In his "Concordia Discors: the literary and the archaeological evidence on the sanctuary of Samothrace," Walter Burkert argues that here, despite Lehman's attempts, the "limits of archaeological exploration are becoming apparent." The outward history of the sanctuary can be clearly read in both literature and archaeology, but the only place they meet regarding ritual is in the iron rings for mystai, which are mentioned by Lucretius and Pliny and have been found in the sanctuary. Literature alone teaches us that there were Samothracian mysteries which involved ithyphallic statues and "seeing Kore"; that Samothrace had special status already in the archaic (7th C.) tradition ("a myth of origin, of sex and crime, designating a sacred centre established by Zeus within the non-Greek world"); that the sanctuary was filled with votive tablets from those saved at sea; and that an initiate had to reveal his worst sin, which "makes for a good conspiracy" as often in mysteries. On the other hand, Burkert is aware of the limits of literature too: "anaktoron as used in rhetorical tradition is a word with a very vague meaning"; Hippolytus's Gnostic source "is personally interested in mysteries but free from obligations of ancient nomos, including the law of secrecy" though "his phantasy makes the ithyphallic status directly prefigure the ascent to heaven due to primal as well as to spritual man".
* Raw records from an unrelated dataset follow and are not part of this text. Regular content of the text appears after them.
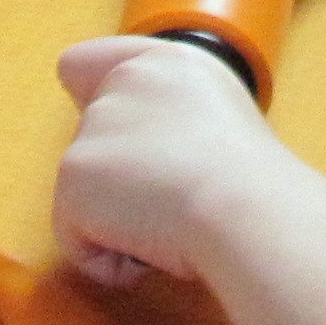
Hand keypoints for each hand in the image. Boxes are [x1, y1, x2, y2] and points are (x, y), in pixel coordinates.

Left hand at [54, 34, 301, 288]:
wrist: (244, 208)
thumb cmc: (253, 187)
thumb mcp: (226, 125)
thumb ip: (175, 119)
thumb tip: (146, 159)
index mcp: (167, 64)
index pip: (87, 64)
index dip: (92, 102)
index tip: (120, 138)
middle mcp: (122, 82)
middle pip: (89, 140)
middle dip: (120, 178)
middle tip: (175, 195)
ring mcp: (91, 127)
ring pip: (87, 194)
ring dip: (121, 220)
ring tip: (172, 220)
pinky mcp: (72, 176)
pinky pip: (77, 239)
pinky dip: (110, 260)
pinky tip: (153, 244)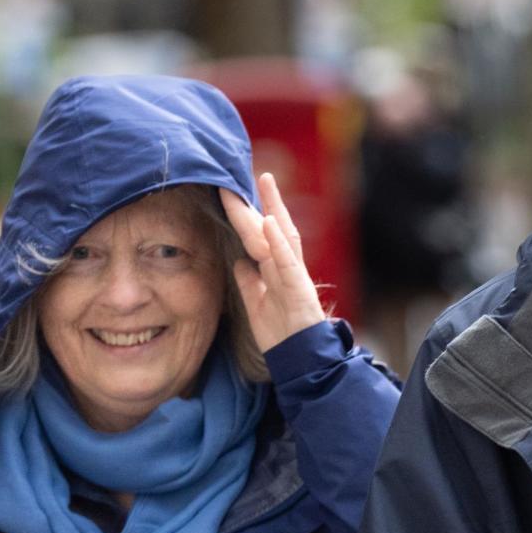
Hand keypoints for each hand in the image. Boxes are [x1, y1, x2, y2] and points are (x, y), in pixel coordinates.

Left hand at [220, 173, 325, 351]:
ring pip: (283, 235)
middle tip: (248, 173)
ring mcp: (294, 274)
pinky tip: (269, 221)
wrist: (299, 359)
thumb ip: (249, 283)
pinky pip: (288, 260)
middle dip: (260, 200)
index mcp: (276, 270)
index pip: (261, 235)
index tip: (232, 191)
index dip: (247, 213)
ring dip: (274, 207)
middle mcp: (287, 266)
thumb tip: (238, 263)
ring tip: (264, 182)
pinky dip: (278, 241)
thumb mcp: (257, 305)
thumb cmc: (281, 334)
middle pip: (272, 226)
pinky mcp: (299, 287)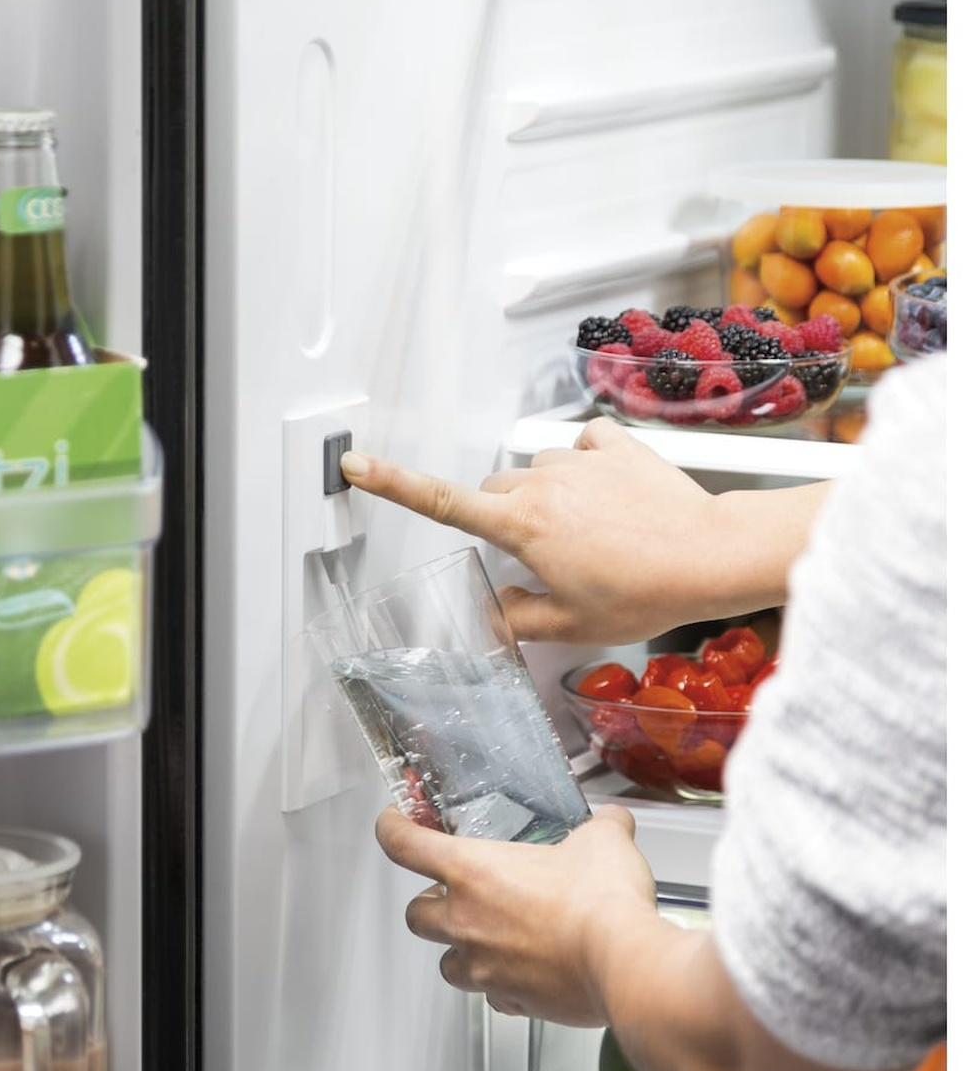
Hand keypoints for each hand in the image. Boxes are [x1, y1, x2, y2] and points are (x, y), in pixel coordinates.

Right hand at [341, 420, 825, 645]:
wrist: (712, 553)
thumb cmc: (647, 590)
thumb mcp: (574, 624)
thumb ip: (521, 617)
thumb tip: (498, 612)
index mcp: (523, 526)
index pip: (442, 502)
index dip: (394, 484)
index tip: (358, 463)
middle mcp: (543, 484)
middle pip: (495, 491)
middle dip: (504, 519)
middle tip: (542, 556)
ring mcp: (579, 460)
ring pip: (537, 471)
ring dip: (546, 496)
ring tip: (588, 532)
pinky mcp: (615, 446)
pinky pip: (582, 446)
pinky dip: (585, 466)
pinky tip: (608, 493)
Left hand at [375, 803, 657, 1025]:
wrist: (626, 965)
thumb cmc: (601, 902)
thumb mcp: (603, 840)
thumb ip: (601, 825)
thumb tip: (612, 821)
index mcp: (473, 871)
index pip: (404, 844)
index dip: (392, 828)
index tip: (394, 822)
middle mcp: (467, 921)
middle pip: (415, 913)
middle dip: (429, 903)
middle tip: (455, 892)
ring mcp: (485, 967)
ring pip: (446, 962)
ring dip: (460, 948)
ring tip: (489, 936)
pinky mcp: (511, 1001)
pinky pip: (490, 995)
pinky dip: (500, 984)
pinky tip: (524, 971)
Following Østby's bibliography comes a summary chapter by Nanno Marinatos, "What were Greek Sanctuaries? A synthesis." Her conclusions are that sacrificial meals were "the primary activity" in Greek sanctuaries as with Minoans and Christians (! the latter shows how much literature adds), that "sanctuaries were a perfect area for competition" in athletics, war and art, the nature of the competition depending on whether the sanctuary was urban, extra-urban or inter-urban, and that sanctuaries were multi-dimensional, asyla and cultural centres as well as places of worship and pilgramage.
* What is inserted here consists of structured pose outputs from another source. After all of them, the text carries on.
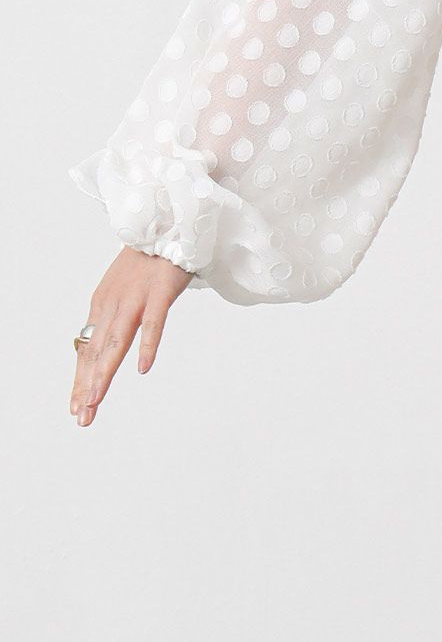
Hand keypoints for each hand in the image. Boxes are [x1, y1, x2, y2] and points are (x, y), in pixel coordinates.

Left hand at [70, 248, 192, 427]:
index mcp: (103, 307)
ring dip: (105, 373)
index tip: (78, 408)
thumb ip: (116, 320)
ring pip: (116, 342)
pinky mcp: (159, 292)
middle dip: (87, 386)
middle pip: (97, 352)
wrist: (164, 225)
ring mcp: (135, 298)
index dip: (82, 381)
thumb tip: (108, 348)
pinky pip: (153, 324)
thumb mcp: (124, 294)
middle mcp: (112, 305)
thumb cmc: (147, 263)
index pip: (89, 351)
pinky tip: (143, 368)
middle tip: (82, 416)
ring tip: (96, 400)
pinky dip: (147, 346)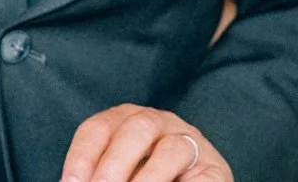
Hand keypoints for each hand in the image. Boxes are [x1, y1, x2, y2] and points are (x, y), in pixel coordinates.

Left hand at [61, 104, 228, 181]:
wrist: (193, 180)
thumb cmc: (142, 176)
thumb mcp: (117, 172)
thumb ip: (99, 175)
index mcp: (127, 121)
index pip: (99, 128)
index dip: (82, 156)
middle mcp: (160, 123)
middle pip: (138, 127)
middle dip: (114, 165)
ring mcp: (191, 143)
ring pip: (174, 148)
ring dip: (149, 179)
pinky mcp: (215, 169)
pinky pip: (201, 177)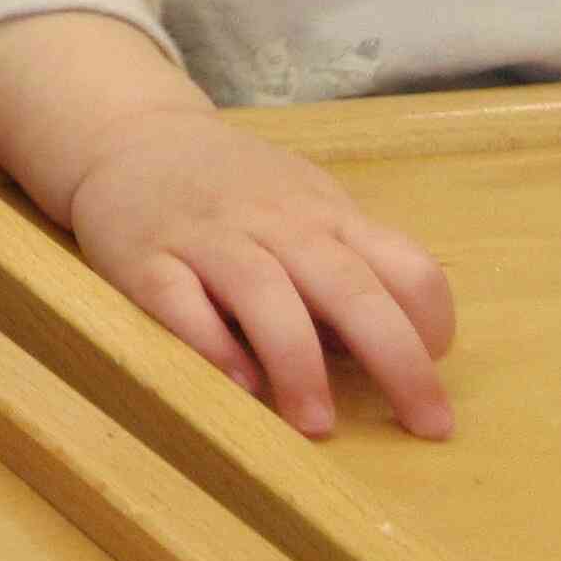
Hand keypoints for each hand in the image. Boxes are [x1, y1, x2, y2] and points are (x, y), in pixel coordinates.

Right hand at [62, 105, 455, 437]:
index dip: (430, 325)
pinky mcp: (143, 258)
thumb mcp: (304, 206)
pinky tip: (238, 383)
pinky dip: (211, 344)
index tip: (431, 374)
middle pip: (348, 288)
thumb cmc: (232, 187)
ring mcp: (206, 237)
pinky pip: (179, 301)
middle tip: (425, 425)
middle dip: (397, 361)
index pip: (405, 266)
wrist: (129, 134)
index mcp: (324, 215)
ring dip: (299, 363)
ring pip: (264, 293)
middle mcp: (274, 223)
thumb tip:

These authors are experts who have worked with the material for years and so it is useful to see what is undecided or unquestioned, starting with the definition of sanctuary or sacrificial area. Sourvinou-Inwood wants a permanent altar; Gebhard does not. Some talk of garbage pits (Bookidis, Gebhard) others of discarded votives (Sinn). Sinn talks of two levels, Bookidis found three, and Gebhard found encroachment even on one. Gebhard notes a sacrificial area changing location, though Sinn and others expect continuity -- the fluidity of ritual space may be the most pressing question these essays pose. Though dining is said to be the primary activity only Bookidis worries about what they ate and about where they ate -- does the temple come from the dining tent or is it a warehouse, i.e., was it essential or incidental?

What, then, is meant by "new approaches"? Hägg mentioned historical development and function but the former is the traditional question and the latter is unevenly reflected in the essays (and not evident in the index, which is mainly proper nouns). There is no interest in comparing eating habits, garbage pits, sanctuary boundaries, altar size (the huge ones at Samos and Isthmia point to the practical problem of processing a lot of beef fast). What is not new is the divide between the archaeologists, who unquestioningly trust literary sources, and the more circumspect historians.
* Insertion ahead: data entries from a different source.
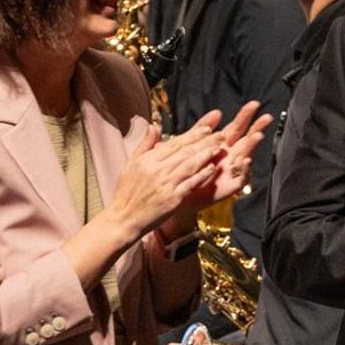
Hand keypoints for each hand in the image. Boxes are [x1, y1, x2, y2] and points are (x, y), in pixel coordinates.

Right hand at [105, 112, 227, 240]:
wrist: (124, 218)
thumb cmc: (126, 192)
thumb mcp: (131, 164)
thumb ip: (145, 144)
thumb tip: (154, 125)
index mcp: (148, 160)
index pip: (175, 143)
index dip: (192, 135)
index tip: (207, 128)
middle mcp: (158, 170)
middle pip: (185, 152)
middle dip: (204, 141)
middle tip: (220, 134)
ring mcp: (166, 185)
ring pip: (190, 165)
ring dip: (206, 155)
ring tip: (219, 147)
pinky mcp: (173, 199)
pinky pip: (190, 184)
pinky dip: (201, 175)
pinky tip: (211, 168)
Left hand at [186, 101, 271, 205]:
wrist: (181, 192)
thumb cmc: (189, 169)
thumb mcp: (193, 144)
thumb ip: (202, 128)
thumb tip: (217, 112)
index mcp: (222, 144)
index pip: (237, 126)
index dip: (245, 115)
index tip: (254, 104)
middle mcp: (231, 156)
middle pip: (247, 139)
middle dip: (257, 127)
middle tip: (266, 117)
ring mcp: (233, 170)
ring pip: (246, 156)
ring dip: (252, 146)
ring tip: (257, 136)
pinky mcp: (231, 186)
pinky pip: (240, 177)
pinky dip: (243, 170)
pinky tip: (245, 161)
Two minor complaints: footnotes are at the end of chapters; publication seems to have taken over two years (happily the essays are generally synoptic and so less subject to the ravages of time). The 43 illustrations and plans are useful and informative (I missed only a plan of Samothrace).

In sum, a remarkably stimulating and informative collection, certainly essential for non-archaeologists interested in Greek religion but probably of use to archaeologists too. When it comes out in paperback, every Classics graduate student should buy it.